→ Provided data
------------------------------------------------

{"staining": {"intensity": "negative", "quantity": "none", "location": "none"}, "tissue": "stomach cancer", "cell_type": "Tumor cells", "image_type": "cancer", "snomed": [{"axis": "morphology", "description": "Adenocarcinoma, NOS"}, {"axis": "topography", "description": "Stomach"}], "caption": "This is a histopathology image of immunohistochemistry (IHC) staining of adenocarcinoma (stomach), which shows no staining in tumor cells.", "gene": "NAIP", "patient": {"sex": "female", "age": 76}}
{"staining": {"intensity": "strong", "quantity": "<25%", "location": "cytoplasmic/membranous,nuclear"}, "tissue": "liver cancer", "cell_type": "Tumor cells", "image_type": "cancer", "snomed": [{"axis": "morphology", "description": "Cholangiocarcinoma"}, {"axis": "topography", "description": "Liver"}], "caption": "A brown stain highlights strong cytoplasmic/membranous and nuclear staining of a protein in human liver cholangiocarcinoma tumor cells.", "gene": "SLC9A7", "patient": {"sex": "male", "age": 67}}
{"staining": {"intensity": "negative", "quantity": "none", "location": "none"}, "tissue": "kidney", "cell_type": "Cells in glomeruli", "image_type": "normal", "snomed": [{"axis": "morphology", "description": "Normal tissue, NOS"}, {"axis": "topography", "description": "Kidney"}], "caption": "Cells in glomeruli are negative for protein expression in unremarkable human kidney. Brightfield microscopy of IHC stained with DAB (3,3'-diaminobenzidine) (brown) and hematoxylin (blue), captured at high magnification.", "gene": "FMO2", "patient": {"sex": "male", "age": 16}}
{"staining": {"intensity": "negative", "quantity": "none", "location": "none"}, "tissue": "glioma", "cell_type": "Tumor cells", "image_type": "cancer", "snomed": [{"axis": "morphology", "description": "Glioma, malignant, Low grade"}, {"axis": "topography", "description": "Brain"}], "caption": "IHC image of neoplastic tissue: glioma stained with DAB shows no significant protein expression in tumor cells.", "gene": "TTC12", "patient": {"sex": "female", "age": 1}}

------------------------------------------------

→ Instructions for the task
What is needed is a word-for-word copy of all the material.

→ Worked solution
{"staining": {"intensity": "negative", "quantity": "none", "location": "none"}, "tissue": "stomach cancer", "cell_type": "Tumor cells", "image_type": "cancer", "snomed": [{"axis": "morphology", "description": "Adenocarcinoma, NOS"}, {"axis": "topography", "description": "Stomach"}], "caption": "This is a histopathology image of immunohistochemistry (IHC) staining of adenocarcinoma (stomach), which shows no staining in tumor cells.", "gene": "NAIP", "patient": {"sex": "female", "age": 76}}
{"staining": {"intensity": "strong", "quantity": "<25%", "location": "cytoplasmic/membranous,nuclear"}, "tissue": "liver cancer", "cell_type": "Tumor cells", "image_type": "cancer", "snomed": [{"axis": "morphology", "description": "Cholangiocarcinoma"}, {"axis": "topography", "description": "Liver"}], "caption": "A brown stain highlights strong cytoplasmic/membranous and nuclear staining of a protein in human liver cholangiocarcinoma tumor cells.", "gene": "SLC9A7", "patient": {"sex": "male", "age": 67}}
{"staining": {"intensity": "negative", "quantity": "none", "location": "none"}, "tissue": "kidney", "cell_type": "Cells in glomeruli", "image_type": "normal", "snomed": [{"axis": "morphology", "description": "Normal tissue, NOS"}, {"axis": "topography", "description": "Kidney"}], "caption": "Cells in glomeruli are negative for protein expression in unremarkable human kidney. Brightfield microscopy of IHC stained with DAB (3,3'-diaminobenzidine) (brown) and hematoxylin (blue), captured at high magnification.", "gene": "FMO2", "patient": {"sex": "male", "age": 16}}
{"staining": {"intensity": "negative", "quantity": "none", "location": "none"}, "tissue": "glioma", "cell_type": "Tumor cells", "image_type": "cancer", "snomed": [{"axis": "morphology", "description": "Glioma, malignant, Low grade"}, {"axis": "topography", "description": "Brain"}], "caption": "IHC image of neoplastic tissue: glioma stained with DAB shows no significant protein expression in tumor cells.", "gene": "TTC12", "patient": {"sex": "female", "age": 1}}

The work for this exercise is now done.